INSTRUCTIONS TO FOLLOW
Rewrite every entry below with "common name" swapped for "vernacular name" wherever it occurs, leaving everything else unchanged.
-- Begin --
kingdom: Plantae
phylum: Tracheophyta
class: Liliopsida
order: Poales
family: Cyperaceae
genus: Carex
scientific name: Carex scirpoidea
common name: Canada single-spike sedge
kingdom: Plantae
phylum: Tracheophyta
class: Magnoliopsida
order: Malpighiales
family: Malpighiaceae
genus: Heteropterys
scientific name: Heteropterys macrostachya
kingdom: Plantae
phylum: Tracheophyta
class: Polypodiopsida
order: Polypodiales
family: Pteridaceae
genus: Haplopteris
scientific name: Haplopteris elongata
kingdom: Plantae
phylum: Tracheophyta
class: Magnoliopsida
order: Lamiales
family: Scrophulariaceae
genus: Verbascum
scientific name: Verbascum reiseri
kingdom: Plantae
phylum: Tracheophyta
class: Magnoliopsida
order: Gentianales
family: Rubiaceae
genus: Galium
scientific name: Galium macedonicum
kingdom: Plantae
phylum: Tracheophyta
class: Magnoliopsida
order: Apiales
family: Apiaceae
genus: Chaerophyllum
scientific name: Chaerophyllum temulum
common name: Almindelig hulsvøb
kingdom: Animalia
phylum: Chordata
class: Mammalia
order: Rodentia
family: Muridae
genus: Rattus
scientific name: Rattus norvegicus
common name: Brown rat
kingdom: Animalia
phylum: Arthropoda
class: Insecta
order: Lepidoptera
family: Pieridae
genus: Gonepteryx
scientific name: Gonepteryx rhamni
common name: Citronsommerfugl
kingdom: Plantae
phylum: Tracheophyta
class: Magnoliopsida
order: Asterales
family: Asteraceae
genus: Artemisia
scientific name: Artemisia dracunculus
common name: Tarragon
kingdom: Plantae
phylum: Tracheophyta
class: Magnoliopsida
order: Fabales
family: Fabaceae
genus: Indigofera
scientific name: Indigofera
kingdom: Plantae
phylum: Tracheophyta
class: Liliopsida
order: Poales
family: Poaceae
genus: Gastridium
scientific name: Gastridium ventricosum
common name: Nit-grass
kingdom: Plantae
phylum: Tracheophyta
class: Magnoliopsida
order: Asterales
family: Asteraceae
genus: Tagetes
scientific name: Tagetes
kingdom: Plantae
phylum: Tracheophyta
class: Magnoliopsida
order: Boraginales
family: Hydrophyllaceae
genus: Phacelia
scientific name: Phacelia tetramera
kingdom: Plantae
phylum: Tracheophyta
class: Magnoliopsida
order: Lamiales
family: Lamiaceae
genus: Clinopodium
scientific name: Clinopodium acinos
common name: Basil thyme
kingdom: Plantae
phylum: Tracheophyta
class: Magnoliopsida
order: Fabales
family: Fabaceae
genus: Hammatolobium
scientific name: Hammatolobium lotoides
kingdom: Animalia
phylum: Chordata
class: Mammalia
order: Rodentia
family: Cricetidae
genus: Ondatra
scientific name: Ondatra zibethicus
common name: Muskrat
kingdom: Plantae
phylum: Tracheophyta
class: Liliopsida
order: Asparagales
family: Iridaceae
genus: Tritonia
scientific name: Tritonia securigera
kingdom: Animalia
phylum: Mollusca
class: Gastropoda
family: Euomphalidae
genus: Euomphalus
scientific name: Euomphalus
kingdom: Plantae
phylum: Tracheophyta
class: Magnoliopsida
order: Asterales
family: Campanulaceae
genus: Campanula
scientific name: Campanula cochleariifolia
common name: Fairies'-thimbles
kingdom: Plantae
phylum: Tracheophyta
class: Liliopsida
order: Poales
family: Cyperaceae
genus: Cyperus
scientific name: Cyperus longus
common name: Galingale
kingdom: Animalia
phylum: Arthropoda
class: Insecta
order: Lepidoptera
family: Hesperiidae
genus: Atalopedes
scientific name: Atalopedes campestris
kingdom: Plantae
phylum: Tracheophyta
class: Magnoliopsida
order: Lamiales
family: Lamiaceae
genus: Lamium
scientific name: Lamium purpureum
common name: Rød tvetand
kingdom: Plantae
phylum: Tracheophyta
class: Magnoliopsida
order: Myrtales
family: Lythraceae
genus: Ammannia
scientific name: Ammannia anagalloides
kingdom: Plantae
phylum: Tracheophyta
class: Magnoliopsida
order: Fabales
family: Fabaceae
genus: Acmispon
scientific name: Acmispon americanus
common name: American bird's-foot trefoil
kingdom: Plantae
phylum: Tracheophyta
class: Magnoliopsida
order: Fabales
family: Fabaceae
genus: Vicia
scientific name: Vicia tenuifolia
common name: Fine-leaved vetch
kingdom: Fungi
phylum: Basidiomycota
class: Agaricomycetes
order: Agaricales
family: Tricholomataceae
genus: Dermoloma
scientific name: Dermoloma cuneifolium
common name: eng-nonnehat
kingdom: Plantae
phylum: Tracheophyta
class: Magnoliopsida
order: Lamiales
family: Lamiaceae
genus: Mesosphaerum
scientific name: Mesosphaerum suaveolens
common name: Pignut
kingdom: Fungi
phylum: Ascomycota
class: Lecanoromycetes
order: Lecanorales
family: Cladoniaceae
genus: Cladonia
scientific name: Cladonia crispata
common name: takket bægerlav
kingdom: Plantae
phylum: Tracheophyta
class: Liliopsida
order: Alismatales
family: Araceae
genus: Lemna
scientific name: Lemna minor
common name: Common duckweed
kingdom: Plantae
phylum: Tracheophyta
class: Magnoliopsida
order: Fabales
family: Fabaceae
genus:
-- End --
FULL OUTPUT
kingdom: Plantae
phylum: Tracheophyta
class: Liliopsida
order: Poales
family: Cyperaceae
genus: Carex
scientific name: Carex scirpoidea
vernacular name: Canada single-spike sedge
kingdom: Plantae
phylum: Tracheophyta
class: Magnoliopsida
order: Malpighiales
family: Malpighiaceae
genus: Heteropterys
scientific name: Heteropterys macrostachya
kingdom: Plantae
phylum: Tracheophyta
class: Polypodiopsida
order: Polypodiales
family: Pteridaceae
genus: Haplopteris
scientific name: Haplopteris elongata
kingdom: Plantae
phylum: Tracheophyta
class: Magnoliopsida
order: Lamiales
family: Scrophulariaceae
genus: Verbascum
scientific name: Verbascum reiseri
kingdom: Plantae
phylum: Tracheophyta
class: Magnoliopsida
order: Gentianales
family: Rubiaceae
genus: Galium
scientific name: Galium macedonicum
kingdom: Plantae
phylum: Tracheophyta
class: Magnoliopsida
order: Apiales
family: Apiaceae
genus: Chaerophyllum
scientific name: Chaerophyllum temulum
vernacular name: Almindelig hulsvøb
kingdom: Animalia
phylum: Chordata
class: Mammalia
order: Rodentia
family: Muridae
genus: Rattus
scientific name: Rattus norvegicus
vernacular name: Brown rat
kingdom: Animalia
phylum: Arthropoda
class: Insecta
order: Lepidoptera
family: Pieridae
genus: Gonepteryx
scientific name: Gonepteryx rhamni
vernacular name: Citronsommerfugl
kingdom: Plantae
phylum: Tracheophyta
class: Magnoliopsida
order: Asterales
family: Asteraceae
genus: Artemisia
scientific name: Artemisia dracunculus
vernacular name: Tarragon
kingdom: Plantae
phylum: Tracheophyta
class: Magnoliopsida
order: Fabales
family: Fabaceae
genus: Indigofera
scientific name: Indigofera
kingdom: Plantae
phylum: Tracheophyta
class: Liliopsida
order: Poales
family: Poaceae
genus: Gastridium
scientific name: Gastridium ventricosum
vernacular name: Nit-grass
kingdom: Plantae
phylum: Tracheophyta
class: Magnoliopsida
order: Asterales
family: Asteraceae
genus: Tagetes
scientific name: Tagetes
kingdom: Plantae
phylum: Tracheophyta
class: Magnoliopsida
order: Boraginales
family: Hydrophyllaceae
genus: Phacelia
scientific name: Phacelia tetramera
kingdom: Plantae
phylum: Tracheophyta
class: Magnoliopsida
order: Lamiales
family: Lamiaceae
genus: Clinopodium
scientific name: Clinopodium acinos
vernacular name: Basil thyme
kingdom: Plantae
phylum: Tracheophyta
class: Magnoliopsida
order: Fabales
family: Fabaceae
genus: Hammatolobium
scientific name: Hammatolobium lotoides
kingdom: Animalia
phylum: Chordata
class: Mammalia
order: Rodentia
family: Cricetidae
genus: Ondatra
scientific name: Ondatra zibethicus
vernacular name: Muskrat
kingdom: Plantae
phylum: Tracheophyta
class: Liliopsida
order: Asparagales
family: Iridaceae
genus: Tritonia
scientific name: Tritonia securigera
kingdom: Animalia
phylum: Mollusca
class: Gastropoda
family: Euomphalidae
genus: Euomphalus
scientific name: Euomphalus
kingdom: Plantae
phylum: Tracheophyta
class: Magnoliopsida
order: Asterales
family: Campanulaceae
genus: Campanula
scientific name: Campanula cochleariifolia
vernacular name: Fairies'-thimbles
kingdom: Plantae
phylum: Tracheophyta
class: Liliopsida
order: Poales
family: Cyperaceae
genus: Cyperus
scientific name: Cyperus longus
vernacular name: Galingale
kingdom: Animalia
phylum: Arthropoda
class: Insecta
order: Lepidoptera
family: Hesperiidae
genus: Atalopedes
scientific name: Atalopedes campestris
kingdom: Plantae
phylum: Tracheophyta
class: Magnoliopsida
order: Lamiales
family: Lamiaceae
genus: Lamium
scientific name: Lamium purpureum
vernacular name: Rød tvetand
kingdom: Plantae
phylum: Tracheophyta
class: Magnoliopsida
order: Myrtales
family: Lythraceae
genus: Ammannia
scientific name: Ammannia anagalloides
kingdom: Plantae
phylum: Tracheophyta
class: Magnoliopsida
order: Fabales
family: Fabaceae
genus: Acmispon
scientific name: Acmispon americanus
vernacular name: American bird's-foot trefoil
kingdom: Plantae
phylum: Tracheophyta
class: Magnoliopsida
order: Fabales
family: Fabaceae
genus: Vicia
scientific name: Vicia tenuifolia
vernacular name: Fine-leaved vetch
kingdom: Fungi
phylum: Basidiomycota
class: Agaricomycetes
order: Agaricales
family: Tricholomataceae
genus: Dermoloma
scientific name: Dermoloma cuneifolium
vernacular name: eng-nonnehat
kingdom: Plantae
phylum: Tracheophyta
class: Magnoliopsida
order: Lamiales
family: Lamiaceae
genus: Mesosphaerum
scientific name: Mesosphaerum suaveolens
vernacular name: Pignut
kingdom: Fungi
phylum: Ascomycota
class: Lecanoromycetes
order: Lecanorales
family: Cladoniaceae
genus: Cladonia
scientific name: Cladonia crispata
vernacular name: takket bægerlav
kingdom: Plantae
phylum: Tracheophyta
class: Liliopsida
order: Alismatales
family: Araceae
genus: Lemna
scientific name: Lemna minor
vernacular name: Common duckweed
kingdom: Plantae
phylum: Tracheophyta
class: Magnoliopsida
order: Fabales
family: Fabaceae
genus:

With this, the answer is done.